Saved entries:
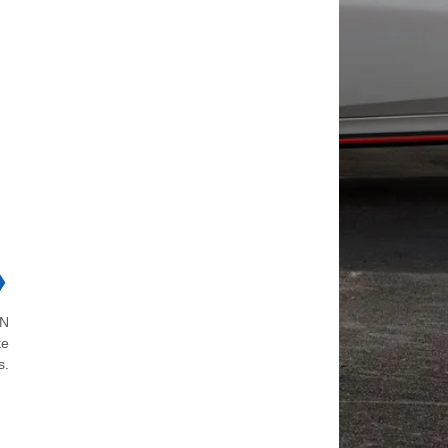
❯
ON
te
s.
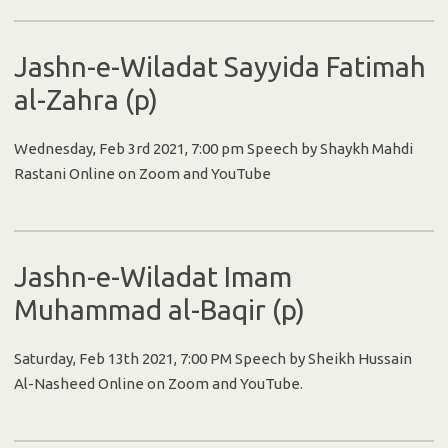
Jashn-e-Wiladat Sayyida Fatimah
al-Zahra (p)
Wednesday, Feb 3rd 2021, 7:00 pm Speech by Shaykh Mahdi
Rastani Online on Zoom and YouTube
Jashn-e-Wiladat Imam
Muhammad al-Baqir (p)
Saturday, Feb 13th 2021, 7:00 PM Speech by Sheikh Hussain
Al-Nasheed Online on Zoom and YouTube.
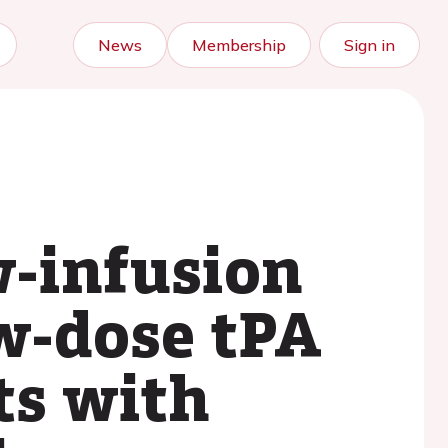
News
Membership
Sign in
w-infusion
ow-dose tPA
ts with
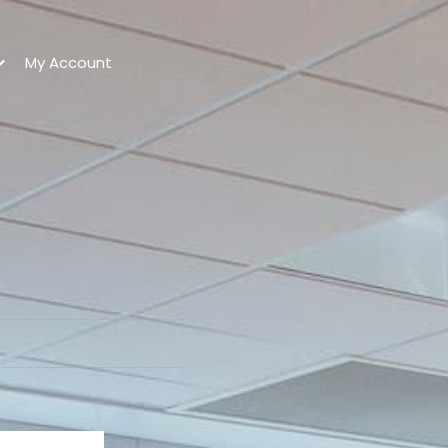
My Account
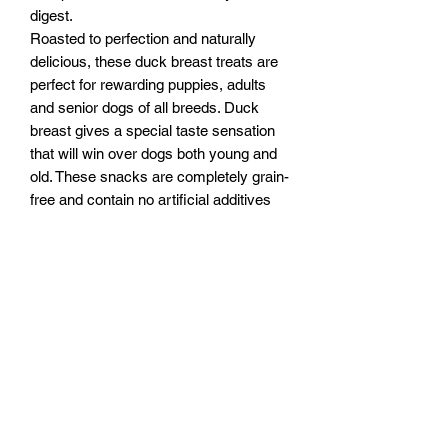
digest.
Roasted to perfection and naturally
delicious, these duck breast treats are
perfect for rewarding puppies, adults
and senior dogs of all breeds. Duck
breast gives a special taste sensation
that will win over dogs both young and
old. These snacks are completely grain-
free and contain no artificial additives
so they are ideally suited for sensitive
dogs
Feeding Instructions:
Feed supervised as part of a balanced
Ingredients
diet. Ensure clean, fresh water is
always available.Feed supervised as
Ingredients:
part of a balanced diet. Ensure clean,
Duck 90.5%
fresh water is always available.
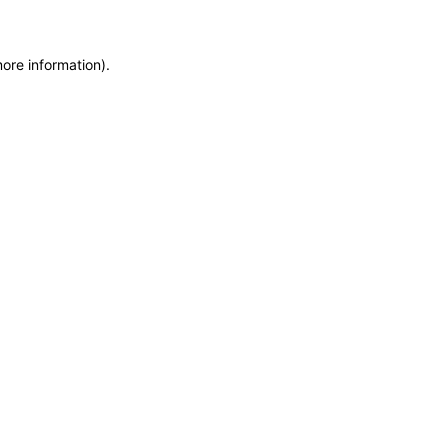
more information)
.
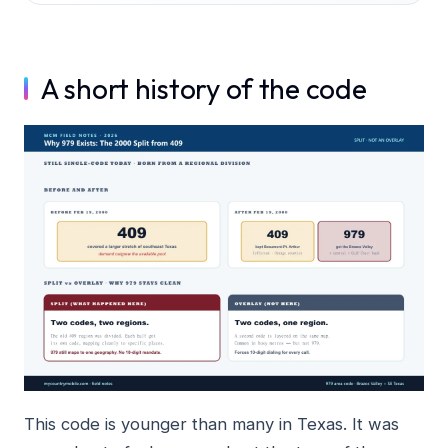
A short history of the code
This code is younger than many in Texas. It was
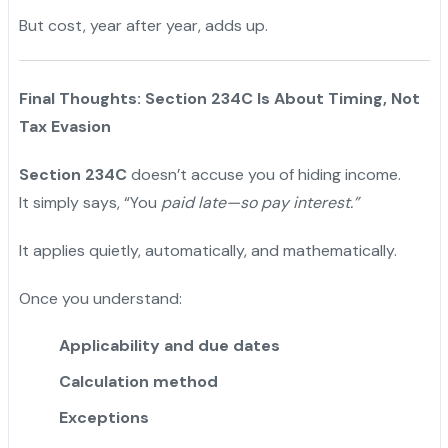
But cost, year after year, adds up.
Final Thoughts: Section 234C Is About Timing, Not
Tax Evasion
Section 234C
doesn’t accuse you of hiding income.
It simply says, “You
paid late—so pay interest.”
It applies quietly, automatically, and mathematically.
Once you understand:
Applicability and due dates
Calculation method
Exceptions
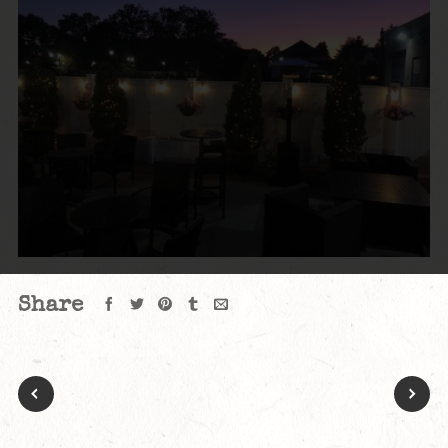
Share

◆ Work task
The word "Jashn" appears in how many lines of the data? Answer with only the number.

◆ Answer section
2